I was put on a team together with colleagues from both Statnett and Svenska kraftnät, producing short-term time series forecasts. These forecasts automate several system operation tasks which are handled manually today, and are essential in the transition to a new Nordic balancing model. Specifically, my team is responsible for predicting power consumption and power imbalance (i.e. the mismatch between production and consumption). Every five minutes, we need to provide predictions for the next two hours, with high demands on robustness and data quality. This is not a one-man job, but here are some of the areas where I put my effort.

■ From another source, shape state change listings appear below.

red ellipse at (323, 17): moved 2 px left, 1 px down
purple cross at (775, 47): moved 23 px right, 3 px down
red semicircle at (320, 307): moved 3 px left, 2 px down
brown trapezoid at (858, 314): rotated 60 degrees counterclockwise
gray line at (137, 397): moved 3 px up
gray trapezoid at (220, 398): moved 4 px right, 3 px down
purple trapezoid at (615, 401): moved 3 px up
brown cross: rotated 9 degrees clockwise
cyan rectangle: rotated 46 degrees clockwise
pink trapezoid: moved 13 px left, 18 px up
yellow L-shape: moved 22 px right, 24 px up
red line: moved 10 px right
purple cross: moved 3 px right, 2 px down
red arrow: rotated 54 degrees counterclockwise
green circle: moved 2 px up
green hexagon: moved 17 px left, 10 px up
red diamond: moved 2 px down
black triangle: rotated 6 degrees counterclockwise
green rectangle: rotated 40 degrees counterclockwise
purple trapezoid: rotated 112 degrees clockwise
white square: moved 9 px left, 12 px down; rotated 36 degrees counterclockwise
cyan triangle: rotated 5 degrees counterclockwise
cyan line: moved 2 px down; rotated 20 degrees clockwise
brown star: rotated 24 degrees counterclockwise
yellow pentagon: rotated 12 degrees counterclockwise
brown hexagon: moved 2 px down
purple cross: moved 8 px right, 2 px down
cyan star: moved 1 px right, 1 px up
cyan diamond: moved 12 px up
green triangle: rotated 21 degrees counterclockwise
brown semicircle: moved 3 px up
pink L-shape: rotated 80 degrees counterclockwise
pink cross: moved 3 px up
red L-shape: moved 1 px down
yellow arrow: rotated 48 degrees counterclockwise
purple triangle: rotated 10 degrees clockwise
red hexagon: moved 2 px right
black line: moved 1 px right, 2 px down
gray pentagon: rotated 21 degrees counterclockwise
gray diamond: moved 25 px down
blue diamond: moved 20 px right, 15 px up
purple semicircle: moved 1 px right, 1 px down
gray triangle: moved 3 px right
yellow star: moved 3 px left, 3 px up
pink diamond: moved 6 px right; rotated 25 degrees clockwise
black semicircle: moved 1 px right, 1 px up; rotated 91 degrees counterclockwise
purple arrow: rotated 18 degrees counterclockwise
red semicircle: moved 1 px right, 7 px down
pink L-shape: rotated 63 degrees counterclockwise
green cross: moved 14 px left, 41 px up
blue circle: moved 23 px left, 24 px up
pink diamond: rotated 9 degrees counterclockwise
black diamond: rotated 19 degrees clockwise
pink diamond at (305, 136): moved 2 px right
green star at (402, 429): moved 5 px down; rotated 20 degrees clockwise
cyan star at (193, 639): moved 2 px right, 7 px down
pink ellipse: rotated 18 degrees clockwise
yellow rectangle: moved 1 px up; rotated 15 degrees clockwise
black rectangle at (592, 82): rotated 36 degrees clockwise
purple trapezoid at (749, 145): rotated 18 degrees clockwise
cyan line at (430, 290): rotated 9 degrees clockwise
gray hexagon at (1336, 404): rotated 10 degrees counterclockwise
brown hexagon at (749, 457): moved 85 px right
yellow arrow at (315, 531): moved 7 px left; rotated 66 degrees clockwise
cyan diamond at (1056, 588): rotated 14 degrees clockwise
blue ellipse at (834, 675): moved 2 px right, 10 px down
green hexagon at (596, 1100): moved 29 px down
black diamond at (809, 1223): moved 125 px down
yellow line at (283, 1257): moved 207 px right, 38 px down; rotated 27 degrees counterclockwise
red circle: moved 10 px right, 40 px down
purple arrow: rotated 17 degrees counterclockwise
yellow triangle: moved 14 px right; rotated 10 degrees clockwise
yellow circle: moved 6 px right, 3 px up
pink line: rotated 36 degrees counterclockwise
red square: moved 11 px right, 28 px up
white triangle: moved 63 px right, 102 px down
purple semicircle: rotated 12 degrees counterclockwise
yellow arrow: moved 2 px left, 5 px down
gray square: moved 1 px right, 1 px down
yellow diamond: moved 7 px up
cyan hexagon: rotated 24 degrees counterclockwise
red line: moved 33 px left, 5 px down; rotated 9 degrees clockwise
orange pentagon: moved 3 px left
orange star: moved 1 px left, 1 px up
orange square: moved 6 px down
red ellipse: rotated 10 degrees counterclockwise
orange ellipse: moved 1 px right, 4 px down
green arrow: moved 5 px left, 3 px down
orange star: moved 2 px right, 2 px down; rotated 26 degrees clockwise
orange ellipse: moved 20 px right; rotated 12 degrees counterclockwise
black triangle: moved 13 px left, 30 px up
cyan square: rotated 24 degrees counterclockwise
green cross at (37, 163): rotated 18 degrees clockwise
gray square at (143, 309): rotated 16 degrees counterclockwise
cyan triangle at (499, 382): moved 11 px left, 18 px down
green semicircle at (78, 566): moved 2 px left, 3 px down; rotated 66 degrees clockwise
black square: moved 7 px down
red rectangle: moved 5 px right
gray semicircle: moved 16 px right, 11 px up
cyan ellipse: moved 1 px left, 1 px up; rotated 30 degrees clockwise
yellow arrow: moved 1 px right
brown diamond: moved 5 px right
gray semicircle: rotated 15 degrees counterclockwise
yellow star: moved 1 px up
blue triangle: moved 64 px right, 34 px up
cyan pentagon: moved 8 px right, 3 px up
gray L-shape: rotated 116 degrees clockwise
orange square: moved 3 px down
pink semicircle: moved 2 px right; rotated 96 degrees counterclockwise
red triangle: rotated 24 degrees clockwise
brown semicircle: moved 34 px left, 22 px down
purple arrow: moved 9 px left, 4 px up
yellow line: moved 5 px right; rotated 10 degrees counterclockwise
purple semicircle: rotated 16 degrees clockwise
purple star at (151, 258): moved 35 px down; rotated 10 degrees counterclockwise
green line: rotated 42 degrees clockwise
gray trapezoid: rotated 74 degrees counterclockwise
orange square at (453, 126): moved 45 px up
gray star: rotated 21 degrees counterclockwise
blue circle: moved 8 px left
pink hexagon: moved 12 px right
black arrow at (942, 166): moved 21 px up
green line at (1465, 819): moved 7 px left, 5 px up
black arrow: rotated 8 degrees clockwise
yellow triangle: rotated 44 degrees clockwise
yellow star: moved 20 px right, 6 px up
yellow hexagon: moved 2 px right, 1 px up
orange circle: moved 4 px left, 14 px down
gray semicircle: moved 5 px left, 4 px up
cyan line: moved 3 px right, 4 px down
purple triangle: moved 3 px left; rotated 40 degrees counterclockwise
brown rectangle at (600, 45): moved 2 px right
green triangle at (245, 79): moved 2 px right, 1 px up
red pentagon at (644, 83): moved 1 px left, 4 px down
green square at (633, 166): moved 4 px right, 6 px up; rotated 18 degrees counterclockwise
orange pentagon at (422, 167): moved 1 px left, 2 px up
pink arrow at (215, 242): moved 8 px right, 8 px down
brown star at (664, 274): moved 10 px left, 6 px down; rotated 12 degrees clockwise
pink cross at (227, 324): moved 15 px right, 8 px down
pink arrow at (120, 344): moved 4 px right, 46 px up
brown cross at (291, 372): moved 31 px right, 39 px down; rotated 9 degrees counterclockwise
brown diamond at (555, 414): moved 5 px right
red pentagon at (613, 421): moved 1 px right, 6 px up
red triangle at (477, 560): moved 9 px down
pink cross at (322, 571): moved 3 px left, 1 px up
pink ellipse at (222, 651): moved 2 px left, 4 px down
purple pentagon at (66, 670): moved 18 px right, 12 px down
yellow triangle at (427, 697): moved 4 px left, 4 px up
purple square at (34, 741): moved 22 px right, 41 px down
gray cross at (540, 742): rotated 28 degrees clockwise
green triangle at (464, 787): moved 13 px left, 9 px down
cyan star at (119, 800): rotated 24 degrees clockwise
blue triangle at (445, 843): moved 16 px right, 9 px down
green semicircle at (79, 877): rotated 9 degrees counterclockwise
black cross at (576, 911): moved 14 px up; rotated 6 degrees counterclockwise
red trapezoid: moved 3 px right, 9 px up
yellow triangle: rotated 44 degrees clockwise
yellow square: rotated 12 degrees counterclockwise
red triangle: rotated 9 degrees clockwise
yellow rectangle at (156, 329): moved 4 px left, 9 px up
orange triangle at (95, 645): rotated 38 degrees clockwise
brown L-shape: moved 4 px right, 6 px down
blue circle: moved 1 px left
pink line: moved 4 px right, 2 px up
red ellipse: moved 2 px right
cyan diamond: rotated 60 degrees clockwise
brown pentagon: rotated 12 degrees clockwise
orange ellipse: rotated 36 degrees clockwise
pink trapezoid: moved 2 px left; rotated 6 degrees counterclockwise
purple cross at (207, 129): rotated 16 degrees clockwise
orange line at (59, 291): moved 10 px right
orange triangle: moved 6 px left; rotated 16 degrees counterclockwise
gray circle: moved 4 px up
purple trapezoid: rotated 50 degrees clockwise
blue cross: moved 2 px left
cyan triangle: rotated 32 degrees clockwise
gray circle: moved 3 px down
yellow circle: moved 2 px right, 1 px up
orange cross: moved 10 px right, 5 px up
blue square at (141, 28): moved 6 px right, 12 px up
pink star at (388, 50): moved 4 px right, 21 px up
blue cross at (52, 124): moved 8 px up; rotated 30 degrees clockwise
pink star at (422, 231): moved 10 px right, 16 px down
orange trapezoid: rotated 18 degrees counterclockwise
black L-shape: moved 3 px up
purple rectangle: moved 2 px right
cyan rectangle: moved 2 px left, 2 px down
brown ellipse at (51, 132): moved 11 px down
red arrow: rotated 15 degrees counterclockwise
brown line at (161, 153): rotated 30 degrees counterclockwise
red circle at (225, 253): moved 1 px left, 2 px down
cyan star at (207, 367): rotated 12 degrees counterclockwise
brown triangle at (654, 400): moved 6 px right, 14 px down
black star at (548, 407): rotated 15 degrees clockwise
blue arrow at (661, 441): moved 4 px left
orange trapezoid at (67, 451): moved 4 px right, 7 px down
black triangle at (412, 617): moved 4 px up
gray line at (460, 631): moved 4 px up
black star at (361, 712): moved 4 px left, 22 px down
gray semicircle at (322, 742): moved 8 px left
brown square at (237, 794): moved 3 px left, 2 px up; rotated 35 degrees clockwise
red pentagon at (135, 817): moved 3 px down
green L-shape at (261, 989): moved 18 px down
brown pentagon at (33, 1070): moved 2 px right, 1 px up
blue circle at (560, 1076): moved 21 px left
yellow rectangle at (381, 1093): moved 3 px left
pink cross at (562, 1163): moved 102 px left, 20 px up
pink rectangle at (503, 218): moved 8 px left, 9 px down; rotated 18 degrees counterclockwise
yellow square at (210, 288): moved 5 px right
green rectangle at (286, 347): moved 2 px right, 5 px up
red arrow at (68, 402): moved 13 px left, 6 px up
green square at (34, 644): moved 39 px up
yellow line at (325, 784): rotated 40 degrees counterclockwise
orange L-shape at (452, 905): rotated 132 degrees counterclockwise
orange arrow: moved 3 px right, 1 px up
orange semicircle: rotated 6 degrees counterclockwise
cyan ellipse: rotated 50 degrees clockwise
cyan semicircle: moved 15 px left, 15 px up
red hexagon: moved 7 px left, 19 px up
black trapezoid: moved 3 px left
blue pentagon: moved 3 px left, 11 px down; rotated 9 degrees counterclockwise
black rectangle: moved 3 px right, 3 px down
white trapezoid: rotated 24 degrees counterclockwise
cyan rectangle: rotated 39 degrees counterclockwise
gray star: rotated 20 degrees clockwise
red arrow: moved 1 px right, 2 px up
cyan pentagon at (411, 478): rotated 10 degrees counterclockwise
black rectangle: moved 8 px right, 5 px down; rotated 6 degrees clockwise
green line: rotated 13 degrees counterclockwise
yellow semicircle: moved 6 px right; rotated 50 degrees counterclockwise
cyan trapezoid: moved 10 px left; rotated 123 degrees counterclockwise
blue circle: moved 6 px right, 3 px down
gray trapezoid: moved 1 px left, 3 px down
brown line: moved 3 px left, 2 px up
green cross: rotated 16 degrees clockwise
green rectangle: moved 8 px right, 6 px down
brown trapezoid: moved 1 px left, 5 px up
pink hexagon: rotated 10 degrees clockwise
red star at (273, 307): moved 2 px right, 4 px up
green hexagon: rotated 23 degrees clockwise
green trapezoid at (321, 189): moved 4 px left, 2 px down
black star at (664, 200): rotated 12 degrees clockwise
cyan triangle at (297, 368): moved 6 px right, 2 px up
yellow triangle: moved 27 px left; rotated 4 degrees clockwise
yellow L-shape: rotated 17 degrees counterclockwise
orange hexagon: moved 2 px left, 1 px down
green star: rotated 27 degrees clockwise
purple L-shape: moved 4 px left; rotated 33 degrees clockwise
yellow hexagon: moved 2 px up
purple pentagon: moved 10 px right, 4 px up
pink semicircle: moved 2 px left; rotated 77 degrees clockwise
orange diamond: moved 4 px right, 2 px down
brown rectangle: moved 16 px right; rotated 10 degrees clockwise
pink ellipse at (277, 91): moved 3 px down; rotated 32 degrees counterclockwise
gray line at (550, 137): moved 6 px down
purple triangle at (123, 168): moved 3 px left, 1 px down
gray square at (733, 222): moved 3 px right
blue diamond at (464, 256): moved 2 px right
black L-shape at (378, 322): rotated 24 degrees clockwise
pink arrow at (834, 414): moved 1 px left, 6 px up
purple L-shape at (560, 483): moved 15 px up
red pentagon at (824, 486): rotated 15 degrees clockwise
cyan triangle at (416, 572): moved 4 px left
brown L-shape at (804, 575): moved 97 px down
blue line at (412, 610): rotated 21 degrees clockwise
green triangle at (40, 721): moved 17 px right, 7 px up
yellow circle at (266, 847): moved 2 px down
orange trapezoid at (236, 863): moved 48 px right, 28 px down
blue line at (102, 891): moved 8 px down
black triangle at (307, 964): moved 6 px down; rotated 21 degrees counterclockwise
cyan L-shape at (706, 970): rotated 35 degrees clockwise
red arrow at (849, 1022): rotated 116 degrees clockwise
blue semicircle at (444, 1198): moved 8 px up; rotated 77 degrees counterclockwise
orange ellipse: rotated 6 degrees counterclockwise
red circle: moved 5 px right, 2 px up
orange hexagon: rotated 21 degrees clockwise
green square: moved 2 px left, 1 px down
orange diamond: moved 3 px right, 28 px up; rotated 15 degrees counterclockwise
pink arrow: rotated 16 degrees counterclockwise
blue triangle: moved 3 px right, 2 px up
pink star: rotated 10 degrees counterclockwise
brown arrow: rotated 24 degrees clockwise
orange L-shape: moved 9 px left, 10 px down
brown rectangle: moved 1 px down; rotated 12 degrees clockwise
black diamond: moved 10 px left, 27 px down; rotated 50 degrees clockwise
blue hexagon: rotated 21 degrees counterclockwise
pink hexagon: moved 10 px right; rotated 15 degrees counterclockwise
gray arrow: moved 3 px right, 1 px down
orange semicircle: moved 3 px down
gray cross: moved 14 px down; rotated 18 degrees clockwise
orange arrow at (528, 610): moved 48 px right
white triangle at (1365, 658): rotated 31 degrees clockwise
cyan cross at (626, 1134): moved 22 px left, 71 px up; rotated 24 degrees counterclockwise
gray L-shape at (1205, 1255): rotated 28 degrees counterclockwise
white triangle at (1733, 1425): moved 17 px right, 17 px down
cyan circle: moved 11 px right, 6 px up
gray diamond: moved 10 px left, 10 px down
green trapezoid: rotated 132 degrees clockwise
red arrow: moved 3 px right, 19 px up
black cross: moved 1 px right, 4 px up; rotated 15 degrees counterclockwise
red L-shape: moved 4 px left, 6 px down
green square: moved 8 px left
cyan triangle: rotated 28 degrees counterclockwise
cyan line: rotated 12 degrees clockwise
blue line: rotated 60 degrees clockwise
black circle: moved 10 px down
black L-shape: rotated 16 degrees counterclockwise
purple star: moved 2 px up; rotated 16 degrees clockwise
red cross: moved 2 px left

Building apps and developing models
Our goal is to forecast the development of the system imbalance and power consumption in the near future. Statnett provides time series data describing power consumption, power production, power imbalance, weather forecasts and other relevant information. Utilizing these data, we can build mathematical models with machine learning algorithms that in the end are used to generate the predictions.
Currently, a linear regression with a ridge penalty has proven to be the superior choice at Statnett, but we always aim to discover new models to keep improving our forecasts.
As a fun way of developing new models, the team recently set up a classic clash. The Norwegians on the team competed against the Swedes in improving the current model. For a week, communication across the border dropped to a bare minimum as we worked with high intensity to win the competition. Most importantly, we learned a lot on how to improve performance. And almost as important, the Norwegians won…
Live monitoring of apps and data streams
When a prediction model is fit for purpose, we deploy it in our production environment. At Statnett, we orchestrate our application containers with OpenShift, a PaaS equivalent to Kubernetes, but with stronger security policies. We queue our data with Apache Kafka, not only to maintain data flow between components, but also to deliver our end-product. Other than that, we also rely on PostgreSQL, Kotlin and GitLab in our everyday development.
To make the transition into more automatic operation of the power grid as smooth as possible, we need to make sure that our services are running robustly. In an effort to keep the required uptime, we monitor our services, including the full machine learning pipeline, with Grafana dashboards.
This dashboard provides a convenient overview of the system end-to-end. The dashboard shows the flow between different components, and also the status of streams and apps, indicated by colors. This makes it easy to identify and deal with issues when they occur.
Happy team, happy life
I’ve discovered how to cope with the daily struggles of working as a programmer, especially when working from home. The most important is that you end up laughing (or at least smiling) a couple of times each day while working. If you find that hard to achieve, feel free to apply these well-proven steps:
Sync each other’s Spotify playlists
and regularly dance in your office. I think this is how silent disco was invented.
Speak Swedish to your Swedish colleagues
Say things like tjenare and grabben to Swedish people in meetings. They will laugh, I don’t really know why.
Put sunglasses on while programming
Ask about other people’s day
take 5 minutes just to talk, while performing some paint art
and last, but not least,
Do not push to the main production branch as a trainee
Please be careful. If you do this, and something goes wrong, some of the more senior employees may not fix it right away, and might even enjoy seeing you stress to fix the issue. It has not happened to me, but if it did, it would be difficult to recover from.